I - O Livro - Obadias é o livro
mais curto do Velho Testamento, tendo apenas 21 versículos. Não é citado
no Novo Testamento e neste não há referência alguma a Obadias, a não
ser que tomemos a idéia de que no verso 21 esteja refletida a idéia de
Apocalipse 11:15, versos que apresentamos a seguir: “E
subirão salvadores ao monte Sião, para julgarem o monte de Esaú; e o
reino será do SENHOR”... “E o sétimo anjo tocou a sua trombeta, e houve
no céu grandes vozes, que diziam: Os reinos do mundo vieram a ser de
nosso SENHOR e do seu Cristo, e ele reinará para todo o sempre”.

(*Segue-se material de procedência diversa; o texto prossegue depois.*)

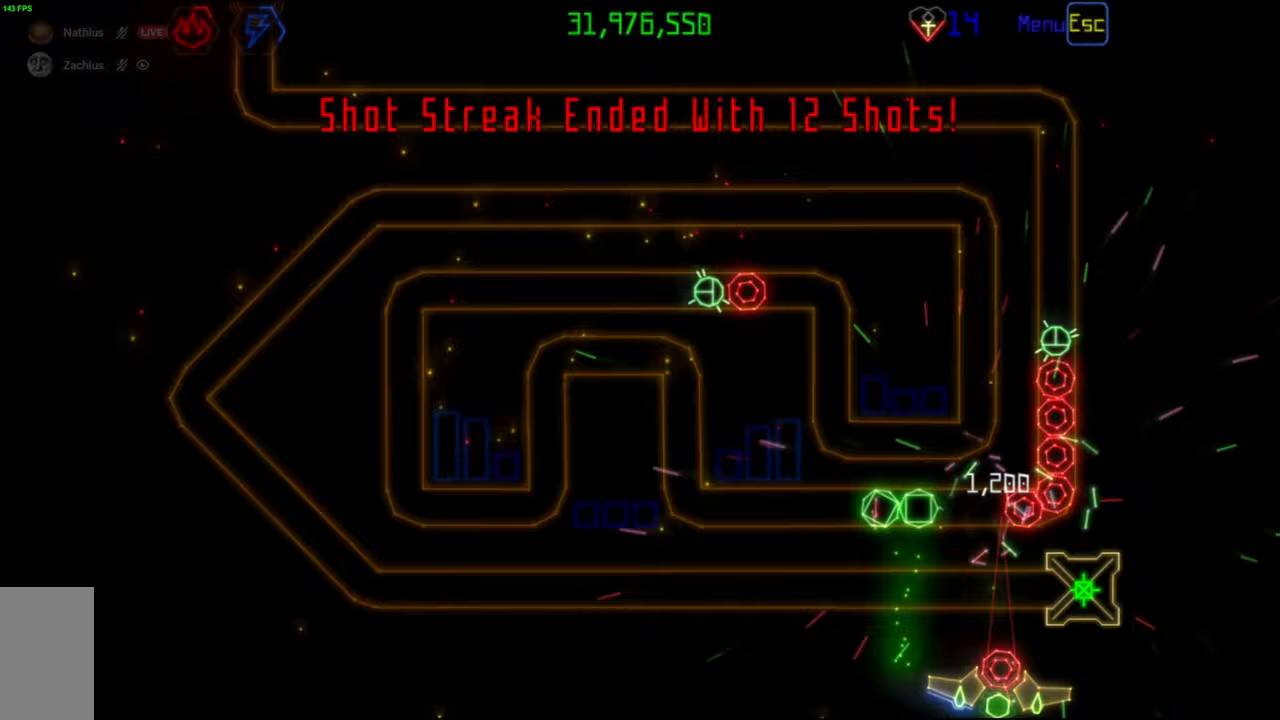
{"keys": [], "mouse": [], "events": [[33, "mouse_left", "down"], [100, "mouse_left", "up"]]}
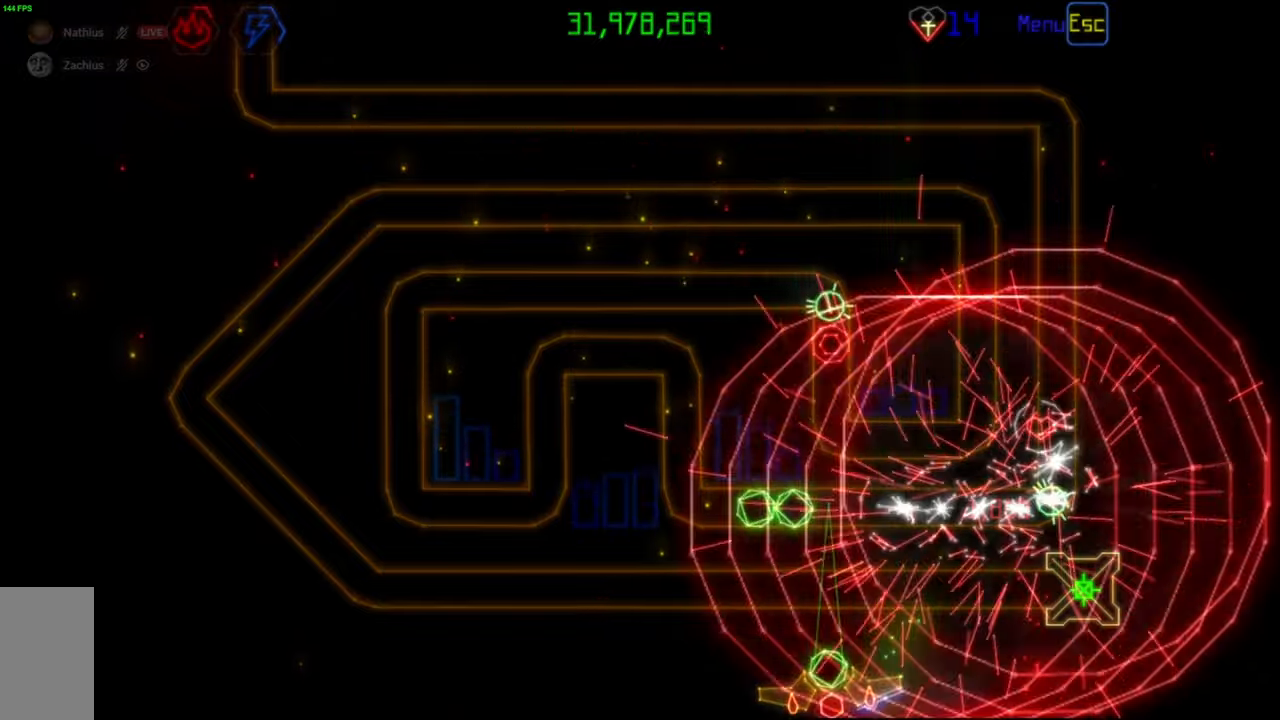
{"keys": [], "mouse": [], "events": [[67, "mouse_left", "down"], [133, "mouse_left", "up"]]}
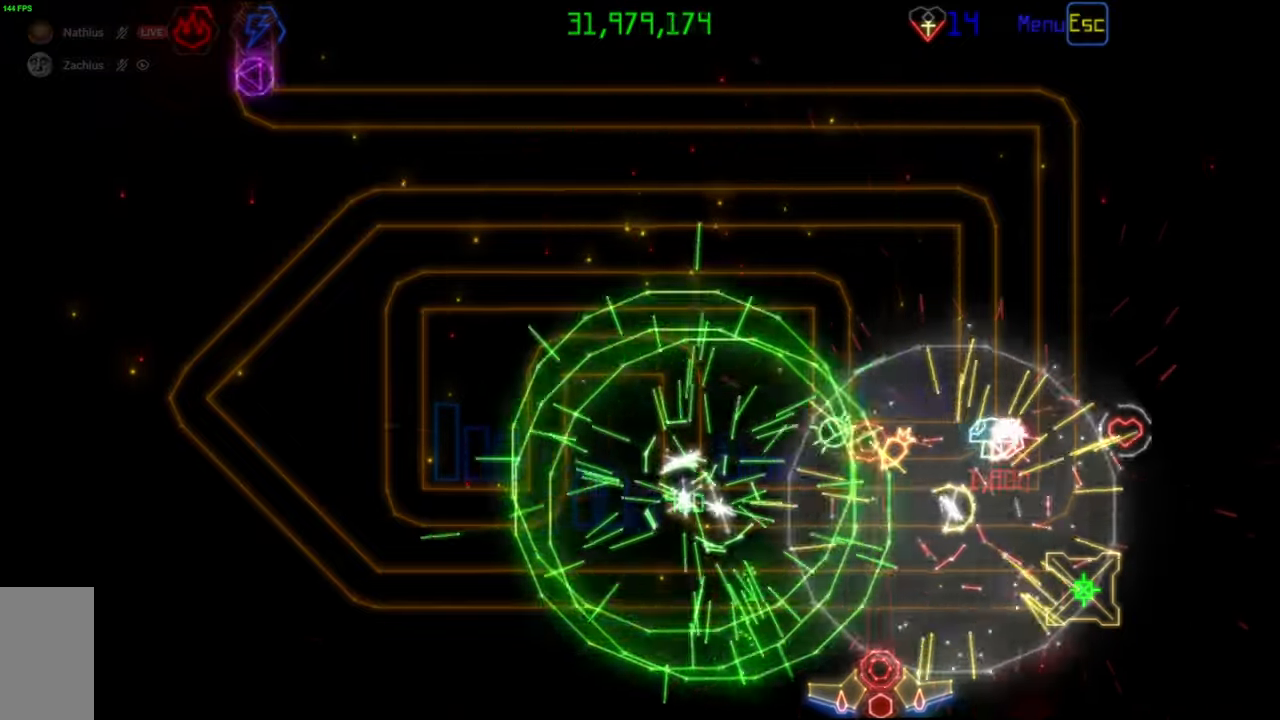
{"keys": [], "mouse": [], "events": [[100, "mouse_left", "down"], [150, "mouse_left", "up"]]}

O livro aparece na escala dos
Doze, logo depois de Amós. Alguns se dão conta de sua posição aqui,
supondo que os organizadores do Cânon devem ter visto Obadias como uma
expansão da curta predição contra Edom, exposta em Amós 9:12. O título
descreve o livro como uma visão: “Visão
de Obadias: Assim diz o Senhor DEUS a respeito de Edom: Temos ouvido a
pregação do SENHOR, e foi enviado aos gentios um emissário, dizendo:
Levantai-vos, e levantemo-nos contra ela para a guerra”.

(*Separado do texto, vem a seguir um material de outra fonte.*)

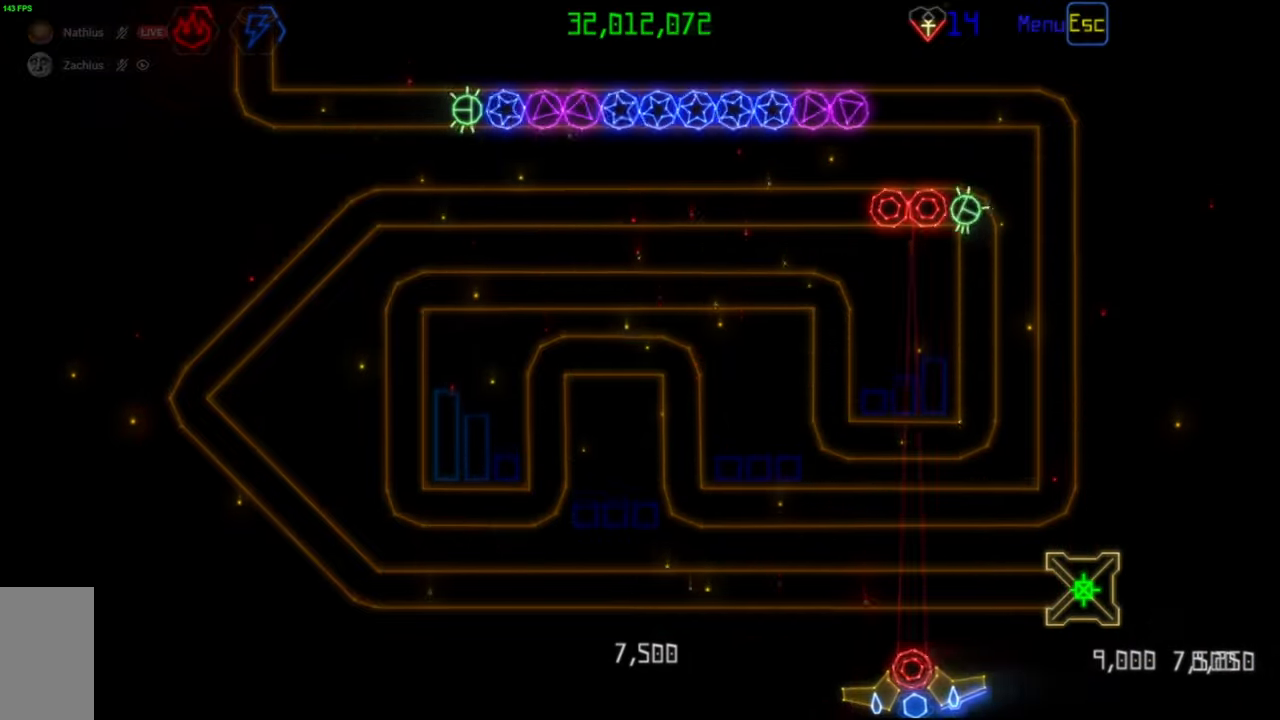
{"keys": [], "mouse": [], "events": [[33, "mouse_left", "down"], [117, "mouse_left", "up"]]}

Esta foi chamada de “uma oração indignada”. Mesmo sendo breve, Obadias é
um livro difícil, com uma dificuldade nada proporcional ao seu tamanho.
II - O Autor - Obadias não tem uma
história pessoal. Sem dúvida o seu nome, cujo significado é “Adorador
de Javé”, é sugestivo. Esse era um nome muito comum entre os semitas,
especialmente após o cativeiro. Compare-se com Abdiel “Servo de Javé” (1
Crônicas 5:15) e com Abdala (nome árabe), que significa “Servo de
Deus”. Esforços têm sido feitos no sentido de identificar o profeta
Obadias com alguns outros homônimos, em número de doze ou mais, no Velho
Testamento, como por exemplo:
1. Obadias, o mordomo do palácio de
Acabe, o qual escondeu os profetas de Javé em duas covas - cinqüenta em
cada cova (1 Reis 18:3-6).
2. Obadias, o mestre da Lei enviado por Josafá entre as cidades de Judá (2 Crônicas 17:7).
3. O “homem de Deus” no tempo de Amazias,
o qual aconselhou o rei a não permitir que o exército de Israel do
Norte o acompanhasse na luta contra os edomitas (2 Crônicas 25:7).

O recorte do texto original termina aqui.